- _INFORMATION PROVIDED_:
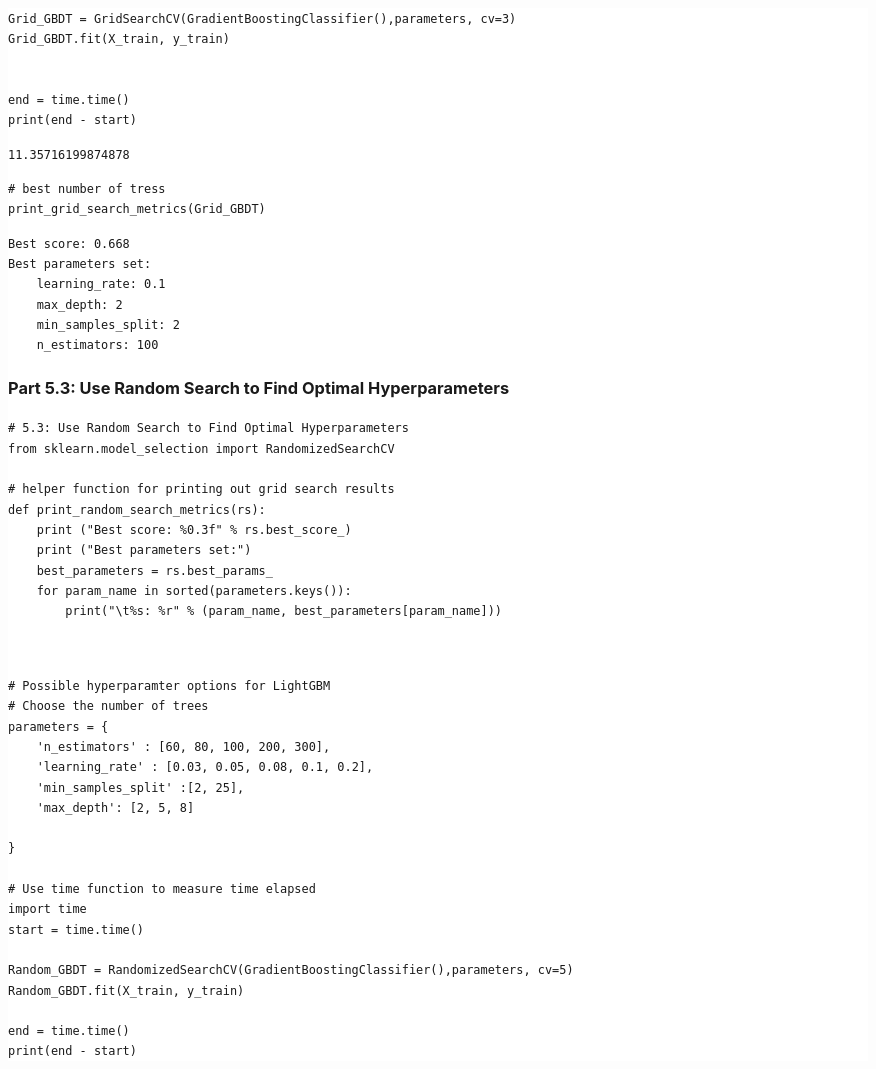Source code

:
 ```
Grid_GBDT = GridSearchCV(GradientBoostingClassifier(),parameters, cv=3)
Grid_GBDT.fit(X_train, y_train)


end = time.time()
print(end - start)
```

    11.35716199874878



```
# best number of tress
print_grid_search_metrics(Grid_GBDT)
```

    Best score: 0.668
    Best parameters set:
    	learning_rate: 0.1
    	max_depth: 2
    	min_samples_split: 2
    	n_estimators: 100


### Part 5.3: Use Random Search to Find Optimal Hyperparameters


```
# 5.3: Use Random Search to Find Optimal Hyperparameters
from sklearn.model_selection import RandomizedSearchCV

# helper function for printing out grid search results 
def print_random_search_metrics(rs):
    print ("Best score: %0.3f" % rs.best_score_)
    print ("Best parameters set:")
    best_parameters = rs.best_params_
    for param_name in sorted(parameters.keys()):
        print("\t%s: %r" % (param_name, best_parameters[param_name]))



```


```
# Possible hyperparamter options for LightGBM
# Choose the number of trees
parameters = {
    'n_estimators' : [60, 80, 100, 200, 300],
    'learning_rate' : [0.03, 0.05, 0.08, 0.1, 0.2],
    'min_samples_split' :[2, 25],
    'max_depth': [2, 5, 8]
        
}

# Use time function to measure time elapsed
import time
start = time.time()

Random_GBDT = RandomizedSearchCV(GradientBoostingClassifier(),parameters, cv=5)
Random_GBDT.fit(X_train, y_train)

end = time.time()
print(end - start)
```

--

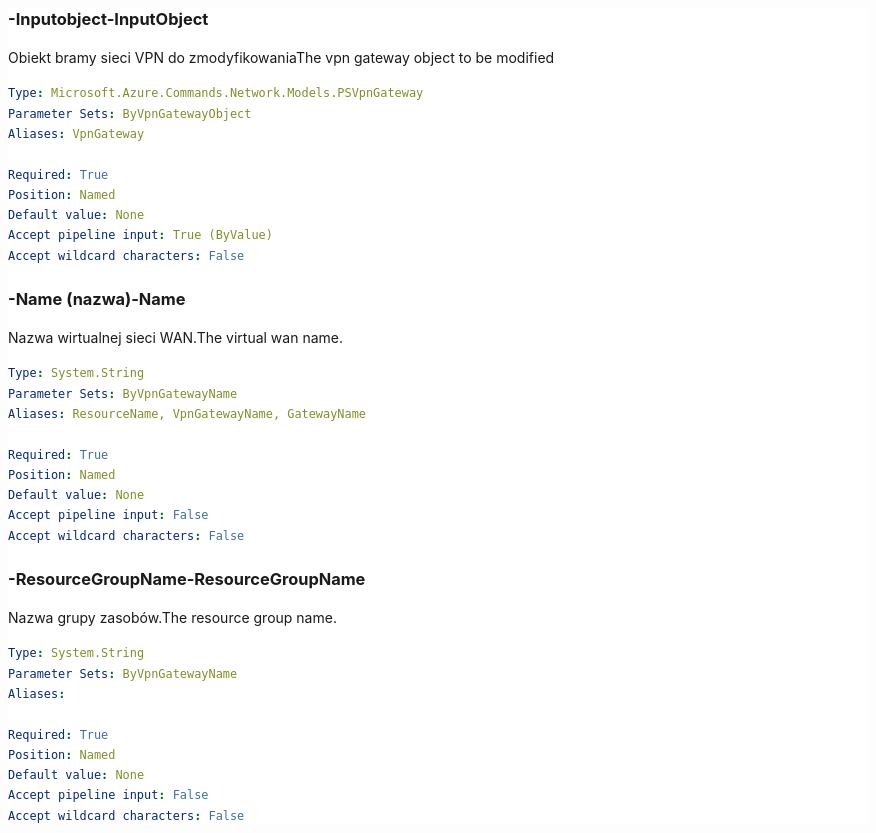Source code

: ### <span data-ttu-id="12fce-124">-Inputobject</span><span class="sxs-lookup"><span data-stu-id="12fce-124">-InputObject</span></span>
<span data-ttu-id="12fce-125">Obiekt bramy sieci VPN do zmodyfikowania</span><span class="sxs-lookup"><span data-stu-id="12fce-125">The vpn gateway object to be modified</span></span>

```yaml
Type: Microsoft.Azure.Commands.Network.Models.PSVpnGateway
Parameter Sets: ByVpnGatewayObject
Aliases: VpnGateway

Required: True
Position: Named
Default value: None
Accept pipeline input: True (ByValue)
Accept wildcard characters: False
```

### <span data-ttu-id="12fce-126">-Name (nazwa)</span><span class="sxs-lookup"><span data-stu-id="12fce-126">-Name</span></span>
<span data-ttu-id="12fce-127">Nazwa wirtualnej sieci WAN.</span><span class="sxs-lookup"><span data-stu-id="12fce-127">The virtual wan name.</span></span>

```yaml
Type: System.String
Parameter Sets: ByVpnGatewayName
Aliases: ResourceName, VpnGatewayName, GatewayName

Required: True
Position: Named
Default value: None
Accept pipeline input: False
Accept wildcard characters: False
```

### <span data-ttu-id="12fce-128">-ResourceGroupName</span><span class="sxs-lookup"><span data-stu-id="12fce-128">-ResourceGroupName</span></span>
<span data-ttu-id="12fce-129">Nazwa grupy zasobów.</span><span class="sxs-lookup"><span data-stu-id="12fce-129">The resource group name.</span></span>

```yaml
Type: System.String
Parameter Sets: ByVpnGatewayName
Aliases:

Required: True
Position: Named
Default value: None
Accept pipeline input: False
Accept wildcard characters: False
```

- _AIM OF THE TASK_: Each line that includes the string "span" should be copied from the data.

- _EXERCISE RESULT_:
: ### <span data-ttu-id="12fce-124">-Inputobject</span><span class="sxs-lookup"><span data-stu-id="12fce-124">-InputObject</span></span>
<span data-ttu-id="12fce-125">Obiekt bramy sieci VPN do zmodyfikowania</span><span class="sxs-lookup"><span data-stu-id="12fce-125">The vpn gateway object to be modified</span></span>
### <span data-ttu-id="12fce-126">-Name (nazwa)</span><span class="sxs-lookup"><span data-stu-id="12fce-126">-Name</span></span>
<span data-ttu-id="12fce-127">Nazwa wirtualnej sieci WAN.</span><span class="sxs-lookup"><span data-stu-id="12fce-127">The virtual wan name.</span></span>
### <span data-ttu-id="12fce-128">-ResourceGroupName</span><span class="sxs-lookup"><span data-stu-id="12fce-128">-ResourceGroupName</span></span>
<span data-ttu-id="12fce-129">Nazwa grupy zasobów.</span><span class="sxs-lookup"><span data-stu-id="12fce-129">The resource group name.</span></span>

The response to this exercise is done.